Members of the Subcommittee were given time to question the witnesses. From the Democratic minority, Ranking Member Dan Lipinski (D-IL), a social scientist himself and former Chairman, described the Subcommittee’s prior record in focusing on the critical role of SBE sciences in areas as far-ranging as national security, health, and disaster response. Other Democrats on the Subcommittee expressed concerns about political attacks on individual scientists sending “a chilling message” to students considering scientific careers and emphasized the vital role of SBE research in understanding the human dimension in national challenges. New freshmen Republican members Andy Harris (R-MD) and Dan Benishek (R-MI), who are both physicians, expressed strong concerns about NSF’s Rapid Response Research (RAPID) grants and highlighted peer-reviewed NSF-funded projects they considered “a waste of money,” often using examples first published by Sen. Coburn in his recent report.
 
A report on the hearing by journalist Jeffrey Mervis was published online by Science magazine on June 3. Despite Chairman Brooks’ relatively measured remarks during the actual hearing, his on-the-record answers to Mervis’ questions are deeply troubling to the SBE science community. When asked whether he supports calls to eliminate the NSF Social, Behavioral, and Economic Sciences Directorate, Brooks responded: “No, I have no predisposition on which direction to head. But if I had to prioritize, I think that basic science generates more economic activity, which in turn helps support all the other things we want government to do, than do the social sciences.” In a follow up question from Mervis about whether Brooks thinks that the “SBE [Directorate] is not funding the same kind of basic science that the rest of NSF funds,” Brooks answered: “I don’t know what you mean by the rest of NSF. But with respect to the hard sciences, I have a priority with respect to them.” Pressed to define what he meant by “the hard sciences,” Brooks said: “Physics, math, materials development, and, although this may be outside NSF’s portfolio, advances in health care. That’s hard science to me. And you can see more tangible results there. So the social sciences have a greater burden of proof.”

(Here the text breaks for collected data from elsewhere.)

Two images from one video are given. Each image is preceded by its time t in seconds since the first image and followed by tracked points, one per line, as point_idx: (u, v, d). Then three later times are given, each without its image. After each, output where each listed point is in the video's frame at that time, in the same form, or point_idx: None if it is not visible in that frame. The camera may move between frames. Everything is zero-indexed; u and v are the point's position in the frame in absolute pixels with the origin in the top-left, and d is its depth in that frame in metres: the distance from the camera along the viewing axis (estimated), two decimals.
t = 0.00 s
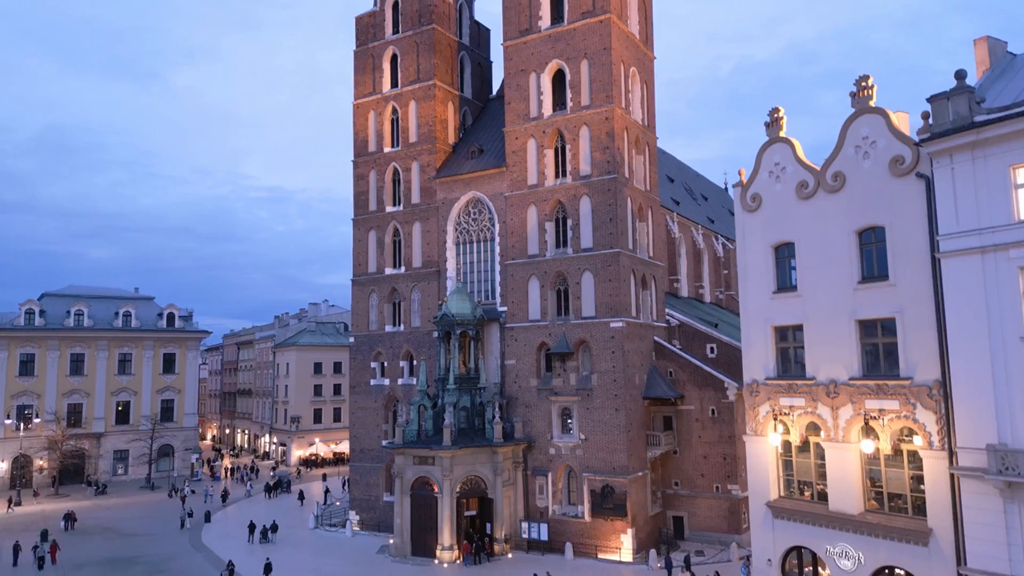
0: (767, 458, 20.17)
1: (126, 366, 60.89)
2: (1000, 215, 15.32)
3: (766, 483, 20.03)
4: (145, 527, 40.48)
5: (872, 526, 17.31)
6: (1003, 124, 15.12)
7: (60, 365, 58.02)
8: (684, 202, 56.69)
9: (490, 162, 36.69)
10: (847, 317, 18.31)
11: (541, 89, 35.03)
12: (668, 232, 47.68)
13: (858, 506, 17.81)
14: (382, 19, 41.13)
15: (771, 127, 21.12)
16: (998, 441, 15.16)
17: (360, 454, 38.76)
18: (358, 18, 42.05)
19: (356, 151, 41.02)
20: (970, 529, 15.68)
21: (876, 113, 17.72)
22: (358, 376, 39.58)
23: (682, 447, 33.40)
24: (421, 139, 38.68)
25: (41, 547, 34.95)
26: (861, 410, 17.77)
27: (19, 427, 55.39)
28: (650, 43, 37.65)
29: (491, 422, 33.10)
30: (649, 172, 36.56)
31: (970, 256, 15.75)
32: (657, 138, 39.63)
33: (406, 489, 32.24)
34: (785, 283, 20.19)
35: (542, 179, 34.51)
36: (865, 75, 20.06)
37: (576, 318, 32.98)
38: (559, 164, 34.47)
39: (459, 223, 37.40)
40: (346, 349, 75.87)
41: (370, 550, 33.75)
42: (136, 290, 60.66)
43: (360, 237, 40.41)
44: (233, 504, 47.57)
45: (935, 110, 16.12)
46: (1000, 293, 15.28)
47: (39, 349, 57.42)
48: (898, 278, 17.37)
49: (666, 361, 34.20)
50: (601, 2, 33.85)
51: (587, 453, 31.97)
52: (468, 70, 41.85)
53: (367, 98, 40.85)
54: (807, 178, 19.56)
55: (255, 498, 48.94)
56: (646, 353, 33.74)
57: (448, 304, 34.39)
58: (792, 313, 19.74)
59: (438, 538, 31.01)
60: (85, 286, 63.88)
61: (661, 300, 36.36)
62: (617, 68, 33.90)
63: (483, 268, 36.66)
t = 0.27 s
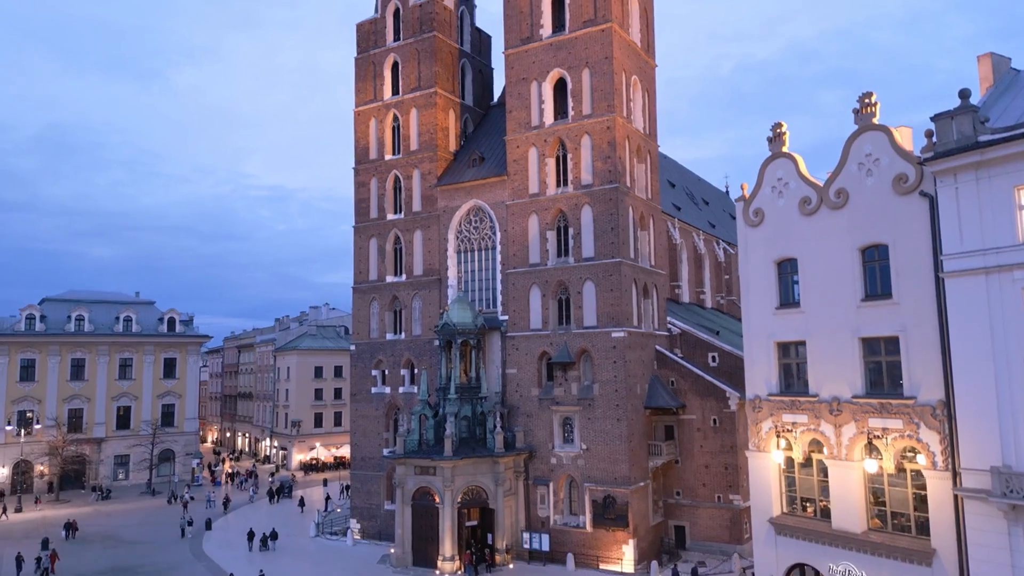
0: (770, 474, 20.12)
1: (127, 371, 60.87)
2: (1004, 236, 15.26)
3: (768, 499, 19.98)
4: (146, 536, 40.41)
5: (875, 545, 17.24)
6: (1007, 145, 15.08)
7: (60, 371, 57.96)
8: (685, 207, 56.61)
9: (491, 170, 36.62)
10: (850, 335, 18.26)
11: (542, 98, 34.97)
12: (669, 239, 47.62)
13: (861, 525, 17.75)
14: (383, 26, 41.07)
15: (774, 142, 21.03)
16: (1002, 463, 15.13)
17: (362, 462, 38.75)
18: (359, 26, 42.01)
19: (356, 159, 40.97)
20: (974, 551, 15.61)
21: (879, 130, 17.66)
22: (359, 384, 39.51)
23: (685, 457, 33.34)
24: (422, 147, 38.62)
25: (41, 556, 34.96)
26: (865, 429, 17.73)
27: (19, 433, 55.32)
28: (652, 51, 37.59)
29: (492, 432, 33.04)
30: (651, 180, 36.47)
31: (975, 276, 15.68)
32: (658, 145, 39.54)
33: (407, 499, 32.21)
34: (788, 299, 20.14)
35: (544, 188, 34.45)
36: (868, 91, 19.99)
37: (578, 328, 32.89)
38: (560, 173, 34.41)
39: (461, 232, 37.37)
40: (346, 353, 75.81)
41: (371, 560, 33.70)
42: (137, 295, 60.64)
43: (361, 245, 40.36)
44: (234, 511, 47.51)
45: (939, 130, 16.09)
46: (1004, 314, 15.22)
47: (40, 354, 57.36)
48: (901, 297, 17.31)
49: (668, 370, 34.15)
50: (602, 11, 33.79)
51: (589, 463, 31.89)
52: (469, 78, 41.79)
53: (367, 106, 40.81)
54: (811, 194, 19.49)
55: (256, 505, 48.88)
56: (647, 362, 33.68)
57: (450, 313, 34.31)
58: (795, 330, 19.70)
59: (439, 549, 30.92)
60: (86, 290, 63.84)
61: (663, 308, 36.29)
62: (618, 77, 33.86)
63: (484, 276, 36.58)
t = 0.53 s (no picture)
0: (773, 487, 20.10)
1: (127, 372, 60.87)
2: (1010, 254, 15.18)
3: (771, 511, 19.94)
4: (147, 540, 40.41)
5: (878, 561, 17.20)
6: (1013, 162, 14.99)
7: (61, 372, 57.94)
8: (687, 209, 56.51)
9: (493, 175, 36.54)
10: (853, 349, 18.21)
11: (544, 103, 34.86)
12: (671, 242, 47.53)
13: (864, 540, 17.71)
14: (384, 30, 40.96)
15: (777, 153, 20.94)
16: (1007, 482, 15.07)
17: (363, 466, 38.76)
18: (360, 29, 41.90)
19: (357, 163, 40.87)
20: (978, 569, 15.56)
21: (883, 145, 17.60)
22: (360, 388, 39.49)
23: (686, 463, 33.31)
24: (423, 151, 38.52)
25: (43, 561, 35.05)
26: (868, 443, 17.70)
27: (20, 435, 55.22)
28: (653, 55, 37.45)
29: (494, 438, 32.89)
30: (652, 186, 36.37)
31: (979, 293, 15.62)
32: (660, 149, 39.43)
33: (409, 505, 32.20)
34: (790, 312, 20.09)
35: (545, 193, 34.35)
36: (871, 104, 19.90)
37: (580, 334, 32.82)
38: (562, 178, 34.32)
39: (462, 236, 37.28)
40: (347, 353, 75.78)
41: (372, 566, 33.72)
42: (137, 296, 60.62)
43: (362, 249, 40.30)
44: (235, 514, 47.51)
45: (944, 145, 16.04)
46: (1009, 332, 15.15)
47: (41, 356, 57.31)
48: (905, 313, 17.25)
49: (670, 376, 34.13)
50: (604, 16, 33.66)
51: (590, 469, 31.86)
52: (470, 81, 41.65)
53: (368, 109, 40.69)
54: (814, 207, 19.44)
55: (258, 508, 48.89)
56: (649, 369, 33.64)
57: (451, 319, 34.25)
58: (798, 343, 19.66)
59: (441, 556, 30.88)
60: (86, 292, 63.82)
61: (665, 314, 36.23)
62: (620, 82, 33.74)
63: (485, 281, 36.52)
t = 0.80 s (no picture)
0: (775, 499, 20.07)
1: (129, 372, 60.92)
2: (1015, 270, 15.11)
3: (774, 523, 19.89)
4: (149, 543, 40.43)
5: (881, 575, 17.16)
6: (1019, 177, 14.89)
7: (62, 373, 57.94)
8: (688, 210, 56.38)
9: (494, 179, 36.44)
10: (857, 362, 18.16)
11: (545, 107, 34.73)
12: (673, 244, 47.41)
13: (867, 553, 17.67)
14: (385, 32, 40.83)
15: (781, 164, 20.87)
16: (1010, 500, 15.02)
17: (365, 470, 38.76)
18: (360, 31, 41.76)
19: (359, 165, 40.76)
20: None
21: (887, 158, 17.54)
22: (361, 391, 39.49)
23: (688, 468, 33.30)
24: (424, 154, 38.43)
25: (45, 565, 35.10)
26: (871, 457, 17.64)
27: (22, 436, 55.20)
28: (656, 58, 37.34)
29: (496, 444, 32.85)
30: (654, 190, 36.26)
31: (984, 309, 15.57)
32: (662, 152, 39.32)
33: (411, 510, 32.19)
34: (793, 323, 20.04)
35: (547, 198, 34.26)
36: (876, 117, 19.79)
37: (581, 339, 32.76)
38: (564, 182, 34.23)
39: (464, 240, 37.20)
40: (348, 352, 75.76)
41: (374, 570, 33.72)
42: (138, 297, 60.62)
43: (364, 252, 40.23)
44: (237, 516, 47.54)
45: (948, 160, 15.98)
46: (1013, 349, 15.09)
47: (42, 357, 57.29)
48: (908, 327, 17.19)
49: (672, 381, 34.10)
50: (606, 20, 33.51)
51: (592, 475, 31.85)
52: (472, 83, 41.52)
53: (369, 112, 40.59)
54: (817, 219, 19.36)
55: (259, 509, 48.89)
56: (651, 374, 33.61)
57: (452, 323, 34.19)
58: (801, 354, 19.61)
59: (443, 561, 30.90)
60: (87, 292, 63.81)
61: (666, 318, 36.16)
62: (622, 86, 33.61)
63: (487, 285, 36.46)
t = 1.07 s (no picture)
0: (776, 510, 20.05)
1: (130, 372, 60.97)
2: (1019, 287, 15.04)
3: (775, 534, 19.87)
4: (150, 546, 40.45)
5: None
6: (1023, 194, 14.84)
7: (63, 373, 57.96)
8: (689, 210, 56.27)
9: (495, 183, 36.37)
10: (859, 376, 18.13)
11: (546, 111, 34.63)
12: (674, 245, 47.30)
13: (868, 567, 17.65)
14: (386, 34, 40.70)
15: (783, 175, 20.80)
16: (1013, 518, 14.99)
17: (366, 473, 38.78)
18: (360, 33, 41.63)
19: (360, 168, 40.65)
20: None
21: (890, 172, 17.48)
22: (361, 395, 39.47)
23: (688, 472, 33.31)
24: (425, 157, 38.34)
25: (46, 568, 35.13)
26: (874, 471, 17.61)
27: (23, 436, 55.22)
28: (657, 61, 37.22)
29: (496, 448, 32.86)
30: (655, 194, 36.15)
31: (987, 325, 15.51)
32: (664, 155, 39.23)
33: (412, 515, 32.22)
34: (795, 334, 20.01)
35: (548, 202, 34.19)
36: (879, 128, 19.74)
37: (582, 344, 32.74)
38: (565, 187, 34.16)
39: (465, 243, 37.13)
40: (348, 352, 75.73)
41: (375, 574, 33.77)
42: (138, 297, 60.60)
43: (365, 255, 40.18)
44: (237, 518, 47.58)
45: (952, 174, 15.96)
46: (1016, 366, 15.04)
47: (43, 357, 57.30)
48: (911, 341, 17.14)
49: (673, 386, 34.12)
50: (608, 23, 33.37)
51: (592, 480, 31.86)
52: (473, 86, 41.39)
53: (370, 114, 40.49)
54: (820, 231, 19.29)
55: (260, 511, 48.90)
56: (652, 378, 33.58)
57: (453, 327, 34.13)
58: (803, 366, 19.58)
59: (444, 566, 30.98)
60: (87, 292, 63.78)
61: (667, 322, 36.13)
62: (624, 90, 33.50)
63: (488, 289, 36.44)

APA staff and colleagues from the Consortium of Social Science Associations met with Chairman Brooks personally on June 21 to express dismay that in his role as steward of federal support for the scientific enterprise, he had resurrected the untenable distinction between “hard” and “soft” sciences and suggested that social and behavioral sciences do not include "basic science." A followup letter (PDF, 141KB) was sent to Chairman Brooks and continued meetings with him and his staff are planned as part of the ongoing, multi-pronged approach to the attack within the current Congress on SBE sciences. This effort includes activating grassroots advocacy by the scientific community, leveraging support from other scientific and academic organizations and coalitions, capitalizing on media opportunities, monitoring legislation, and working to prevent and remove damaging bill language and amendments.